Cris dos Prazeres, one of the founders of ReciclAção and one of the elected members of the forum, said: “I was very surprised by the conference. In addition to the serious political situation of the country and our state, we are in a moment of disbelief, discouragement. [So] seeing all those people together, from different parts of society! I thought it was amazing how much this occasion gathered different types of knowledge and views. On the day of the conference the buses were still paralyzed because of the truck drivers’ strike, [so] having almost 80% of the registered people present was wonderful. The organization was A+! I know how hard it is to bring in the public and keep them focused.” And she added: “I think spaces such as this are extremely constructive to the development of public policies. They are spaces of questioning, synergy, production of knowledge. People need to awaken a collective consciousness. The moment I produce knowledge that improves collective life, it improves mine too. And they make it so we are catalysts of information, so that this information can reach our territories, those that don’t have access to these spaces.”

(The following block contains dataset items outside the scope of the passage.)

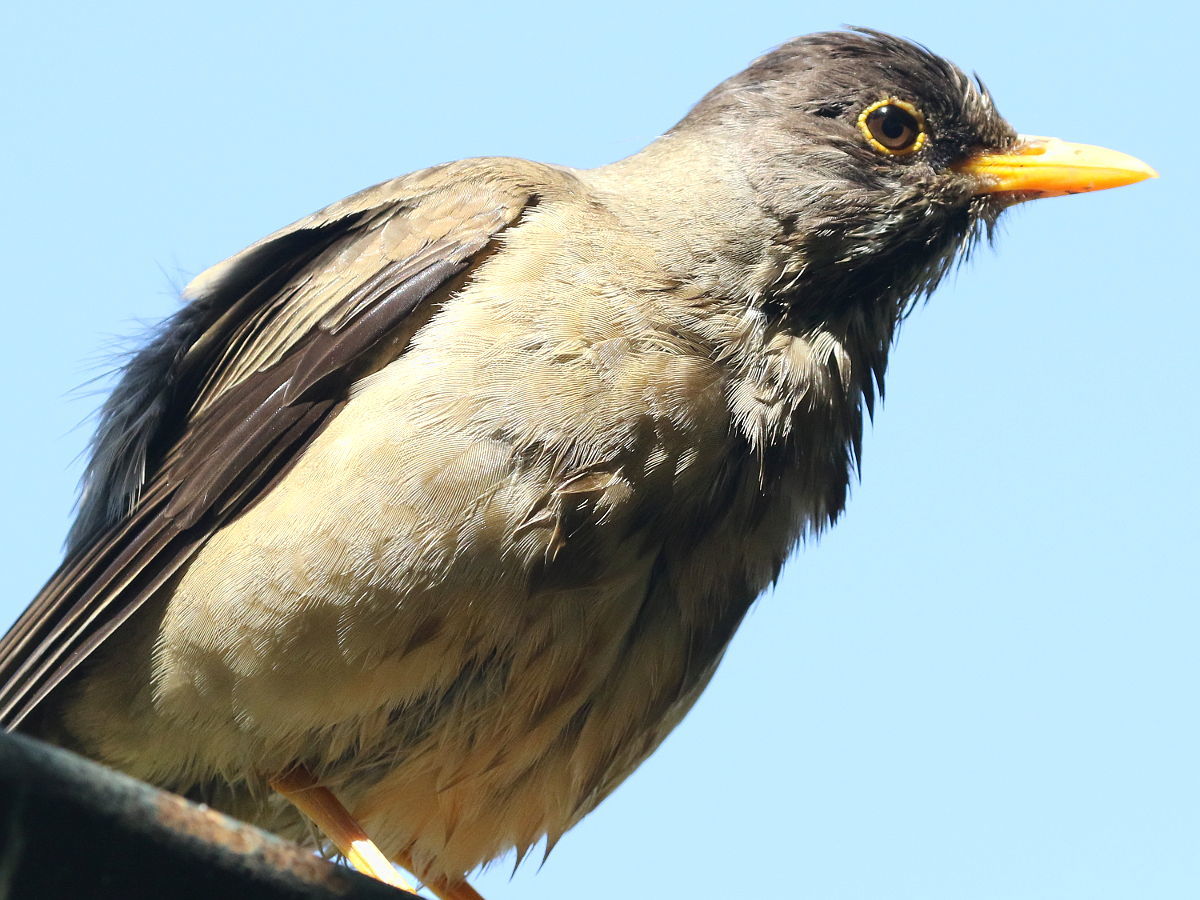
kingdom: Animalia
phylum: Chordata
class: Aves
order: Passeriformes
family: Turdidae
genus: Turdus
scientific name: Turdus falcklandii
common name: Austral thrush
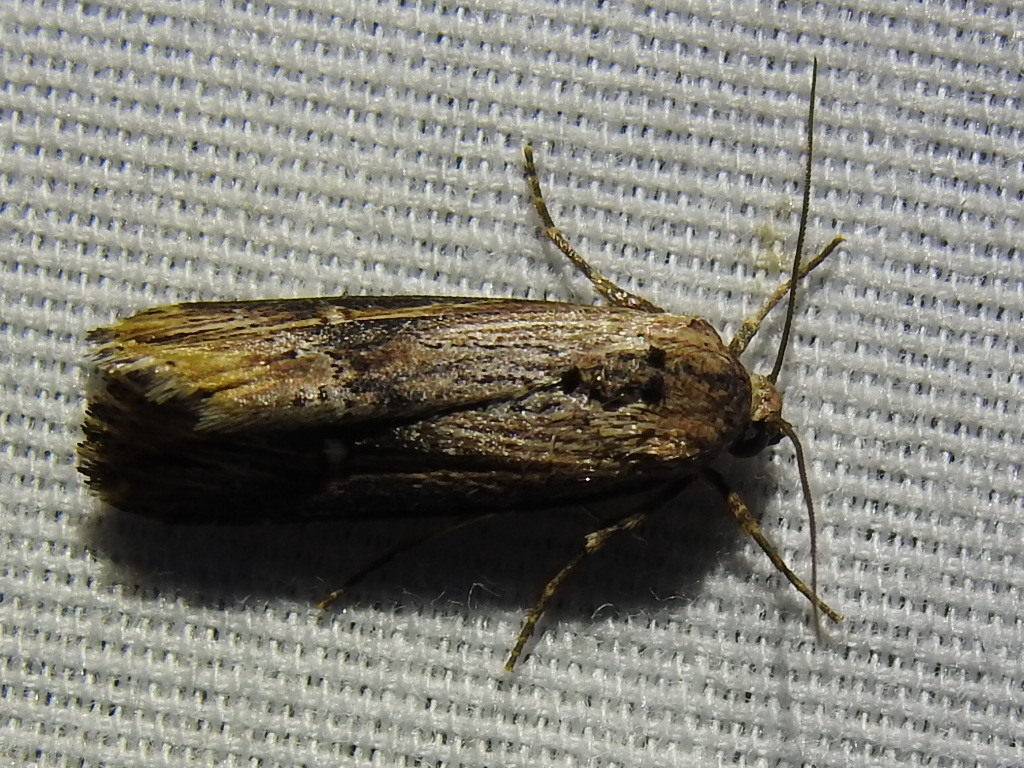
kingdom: Animalia
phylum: Arthropoda
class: Insecta
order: Lepidoptera
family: Noctuidae
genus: Crambodes
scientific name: Crambodes talidiformis
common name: Verbena moth
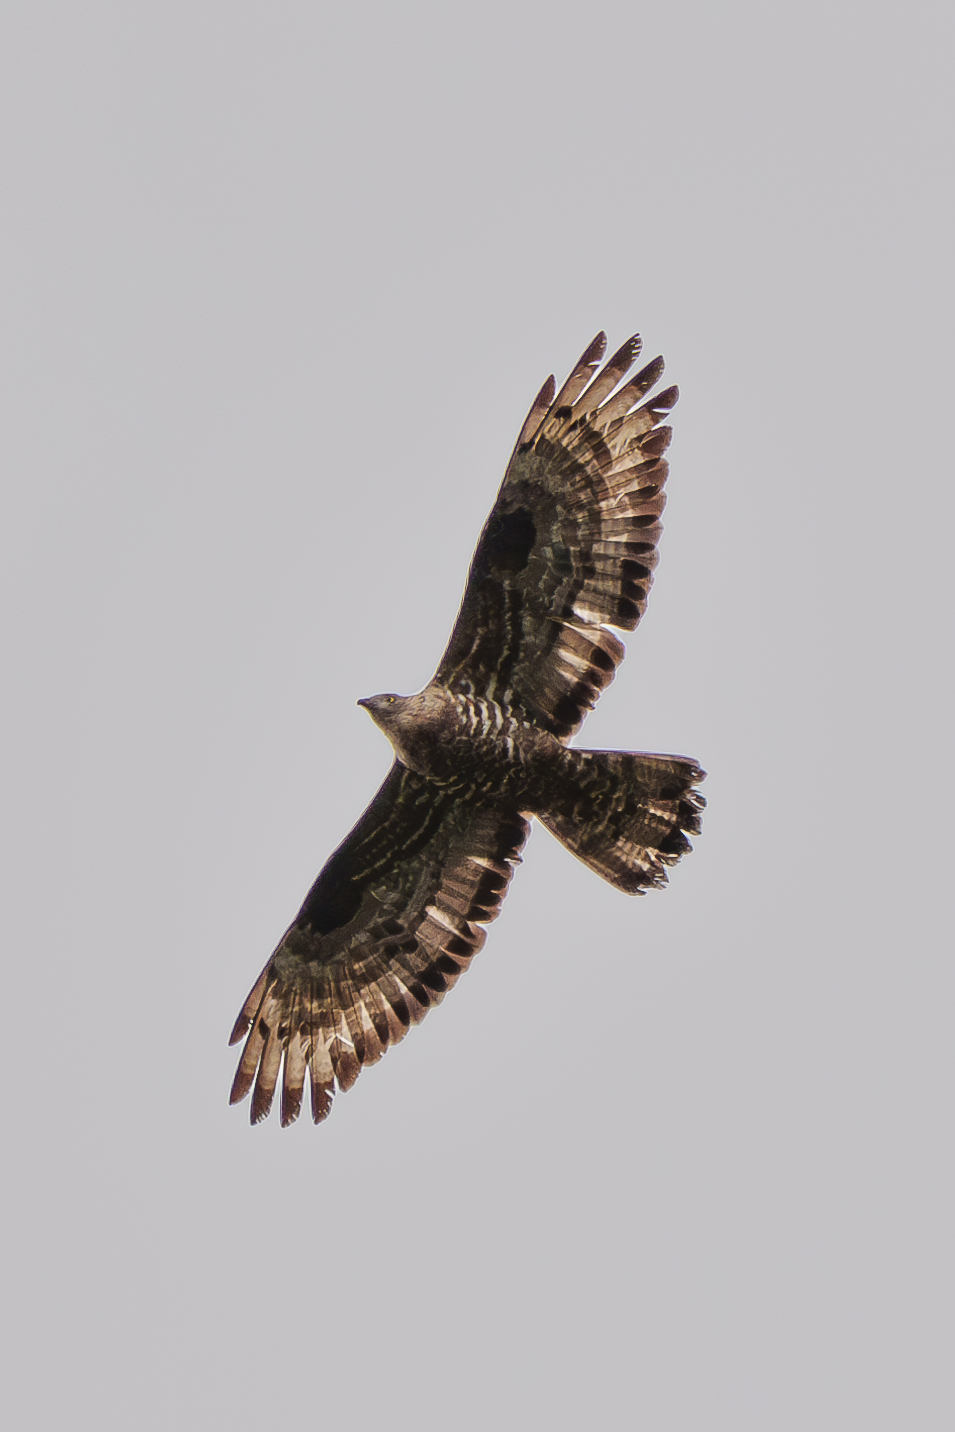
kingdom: Animalia
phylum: Chordata
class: Aves
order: Accipitriformes
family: Accipitridae
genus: Pernis
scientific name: Pernis apivorus
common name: European honey buzzard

Also at the conference, participants identified 12 of the 36 action proposals as the highest priorities, including: the regularization of urban infrastructure and and land associated with social investments in favelas and peripheries; the sustainable agroecological development of the region’s peri-urban areas; the establishment of dry weather flow networks in sanitary sewage systems; pollution control and the preservation of watershed basins; the implementation of separation of recyclables feeding into recycling coops; the fortification of other urban centers in the metropolis; the implementation of the metro’s Line 3 between São Gonçalo, Niterói, and Itaboraí; the use of railway structures and waterway transport in Guanabara Bay for the mass transportation of passengers; and the strengthening of the Metropolitan Agency and integrated planning.
Cris dos Prazeres rebutted criticism that, because it is a metropolitan plan, there are not many elements oriented specifically towards favelas: “The citizen of the favela is the citizen of the city, of the state. I look at it as a whole, I can’t make that distinction. If we keep the city divided, always looking at two cities inside one, we knock over the discourse on participation itself. We want to see public policies reaching this guy’s house and reaching the rest of the city around him too.” Regarding investment in favelas, specifically, she highlighted: “What we have in terms of service here doesn’t reach the poorer population, primarily because the data, the information that’s being produced, the census, leaves over half of the favela’s population invisible.”
Following the work done by civil society to prioritize the plan’s actions, the final version of the plan was delivered to public officials on Thursday, June 21.